Inspiration comes from many sources, but regular interaction with the space is of vital importance. Views, water sounds, pathways, and layered plantings will enrich the area, and it will slowly evolve into something more than you ever imagined. You’ll know you have been successful when you and those who visit want to return to the garden again and again. 

Spiritual Gardening: Creating Sacred Spaces Outdoors
by Peg Streep; 1999; Time-Life Books

This book captures the essence of spiritual gardens and gardening, offering photographs and descriptions of a variety of different styles, including Zen, Feng Shui, Gaia, Celtic, or Labyrinth. Quotations used throughout the book explain many of the concepts.

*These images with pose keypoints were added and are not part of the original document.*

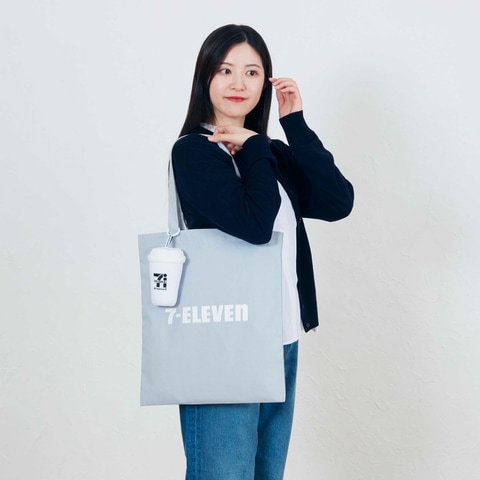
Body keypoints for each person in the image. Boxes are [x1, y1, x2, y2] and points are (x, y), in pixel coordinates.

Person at [171, 24, 354, 480]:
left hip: (281, 339)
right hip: (224, 343)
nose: (239, 83)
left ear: (265, 83)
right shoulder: (194, 152)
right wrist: (252, 146)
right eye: (225, 70)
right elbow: (255, 225)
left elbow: (337, 202)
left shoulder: (266, 151)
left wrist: (295, 126)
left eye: (252, 72)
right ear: (205, 78)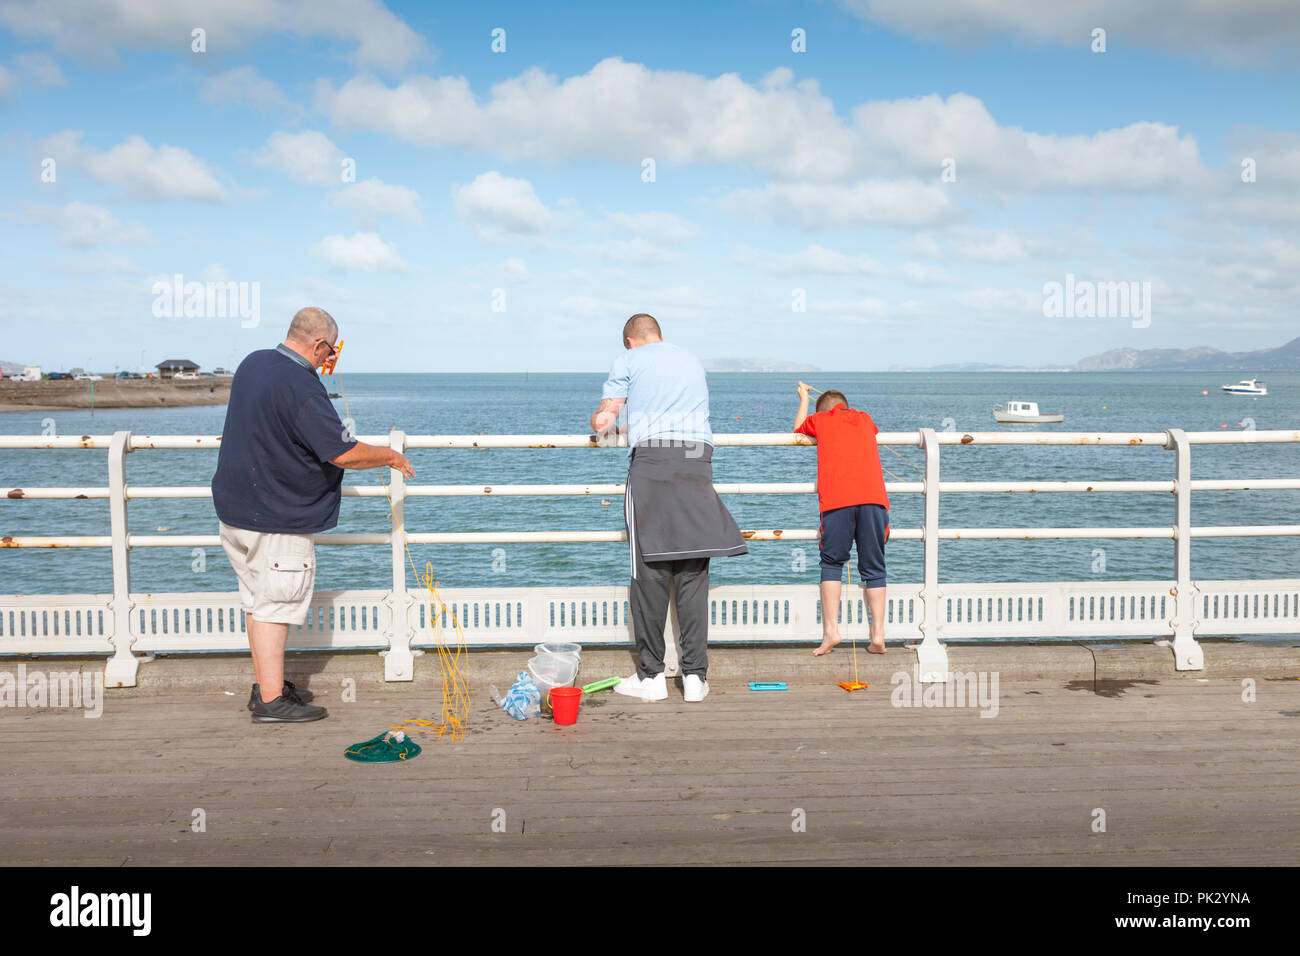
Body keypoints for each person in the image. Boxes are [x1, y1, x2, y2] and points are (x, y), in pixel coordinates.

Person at [212, 307, 415, 723]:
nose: (329, 361)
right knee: (275, 606)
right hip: (276, 517)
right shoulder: (301, 385)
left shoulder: (254, 362)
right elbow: (342, 452)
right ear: (320, 344)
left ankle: (265, 688)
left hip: (236, 511)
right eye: (330, 352)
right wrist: (390, 455)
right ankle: (271, 703)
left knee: (256, 602)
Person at [590, 314, 747, 703]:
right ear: (658, 335)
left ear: (630, 340)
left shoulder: (628, 360)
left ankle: (651, 677)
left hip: (653, 462)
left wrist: (602, 421)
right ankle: (695, 677)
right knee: (693, 569)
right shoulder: (690, 359)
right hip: (697, 459)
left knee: (648, 571)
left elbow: (606, 422)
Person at [793, 382, 889, 657]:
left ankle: (832, 632)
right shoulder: (865, 418)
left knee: (832, 563)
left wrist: (804, 398)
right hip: (874, 501)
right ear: (846, 405)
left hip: (838, 502)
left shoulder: (821, 420)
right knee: (874, 567)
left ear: (821, 411)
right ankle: (879, 635)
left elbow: (799, 427)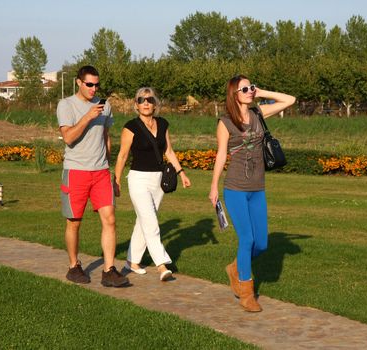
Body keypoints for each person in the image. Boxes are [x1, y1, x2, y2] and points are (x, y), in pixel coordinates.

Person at [209, 75, 295, 312]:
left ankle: (236, 267)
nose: (249, 91)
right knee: (246, 239)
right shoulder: (225, 122)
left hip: (258, 188)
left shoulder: (258, 114)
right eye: (244, 89)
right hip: (235, 188)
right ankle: (247, 293)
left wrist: (261, 91)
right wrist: (214, 186)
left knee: (262, 244)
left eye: (251, 87)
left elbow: (290, 100)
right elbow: (221, 155)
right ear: (233, 94)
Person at [57, 65, 129, 287]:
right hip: (76, 171)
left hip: (100, 173)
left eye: (96, 85)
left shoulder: (105, 106)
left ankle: (108, 270)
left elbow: (106, 136)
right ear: (78, 82)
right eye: (89, 84)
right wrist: (88, 116)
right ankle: (73, 266)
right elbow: (68, 137)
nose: (93, 88)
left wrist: (108, 166)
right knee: (74, 223)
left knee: (110, 219)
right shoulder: (66, 105)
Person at [114, 87, 191, 281]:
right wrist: (116, 179)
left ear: (155, 103)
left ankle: (132, 261)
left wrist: (181, 172)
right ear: (136, 105)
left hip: (158, 180)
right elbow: (123, 155)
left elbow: (169, 151)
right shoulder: (130, 127)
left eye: (149, 99)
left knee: (143, 221)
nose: (146, 103)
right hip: (138, 179)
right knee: (151, 221)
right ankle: (161, 265)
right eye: (141, 100)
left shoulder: (163, 124)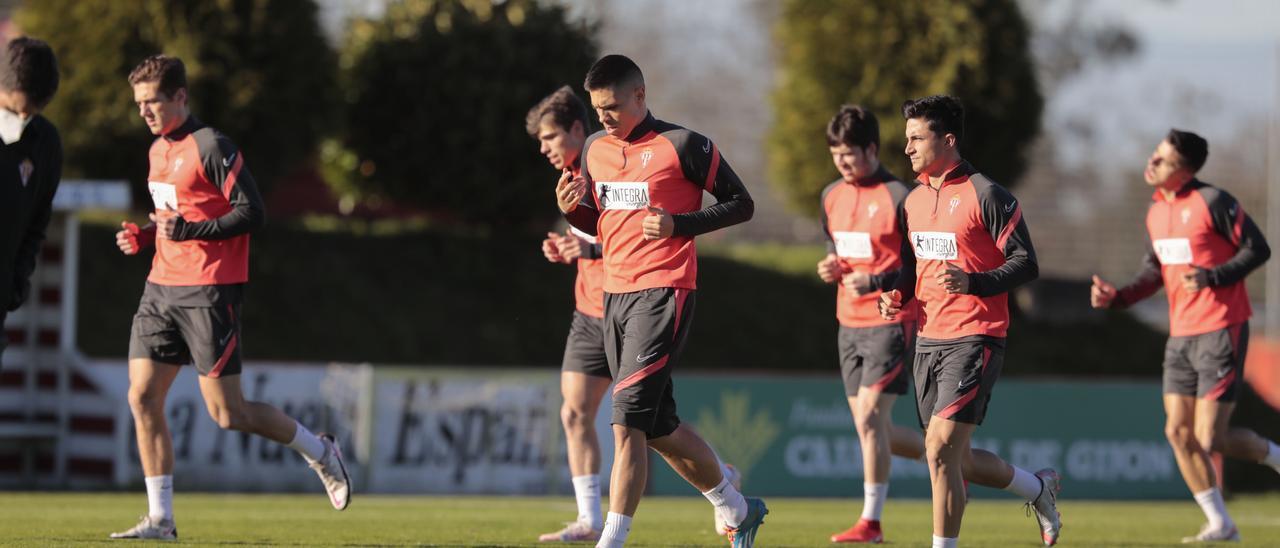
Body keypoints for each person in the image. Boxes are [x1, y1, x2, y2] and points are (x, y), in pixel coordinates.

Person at [109, 55, 350, 540]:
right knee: (141, 396)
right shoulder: (157, 151)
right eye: (139, 103)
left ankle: (320, 451)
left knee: (227, 413)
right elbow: (172, 220)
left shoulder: (212, 145)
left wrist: (189, 229)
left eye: (153, 100)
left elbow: (252, 212)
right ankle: (161, 519)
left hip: (209, 288)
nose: (145, 112)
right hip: (160, 288)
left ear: (181, 96)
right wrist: (146, 237)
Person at [556, 55, 764, 548]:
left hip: (664, 291)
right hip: (615, 294)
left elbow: (742, 204)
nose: (604, 117)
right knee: (656, 426)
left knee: (626, 420)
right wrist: (574, 210)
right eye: (598, 109)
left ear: (640, 96)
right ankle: (737, 508)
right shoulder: (592, 149)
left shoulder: (682, 145)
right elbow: (603, 223)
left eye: (612, 107)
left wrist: (679, 225)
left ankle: (611, 540)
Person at [879, 95, 1060, 548]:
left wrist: (975, 282)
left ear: (949, 139)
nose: (908, 148)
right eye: (907, 139)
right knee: (953, 461)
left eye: (917, 138)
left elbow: (1026, 263)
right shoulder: (915, 199)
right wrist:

The chapter titled “Gardening for the Soul,” for example, begins, with this quotation by William Long-good: “More than anything else, a garden is a portal, a passage into another world, one of your own thoughts and your own making; it is whatever you want it to be and you are what you want to be.”


  • When building a water garden, study and arrange rocks to create soothing water sounds.

  • Use restraint in selecting decorations.

  • If moss wants to grow, let it upholster the landscape.

  • Use pruning as a way to keep plants in scale and to create sculptural plant forms.

  • Weeping plants add a sense of movement with their cascading habit.

  • Pathways and walls will add to the texture of the garden.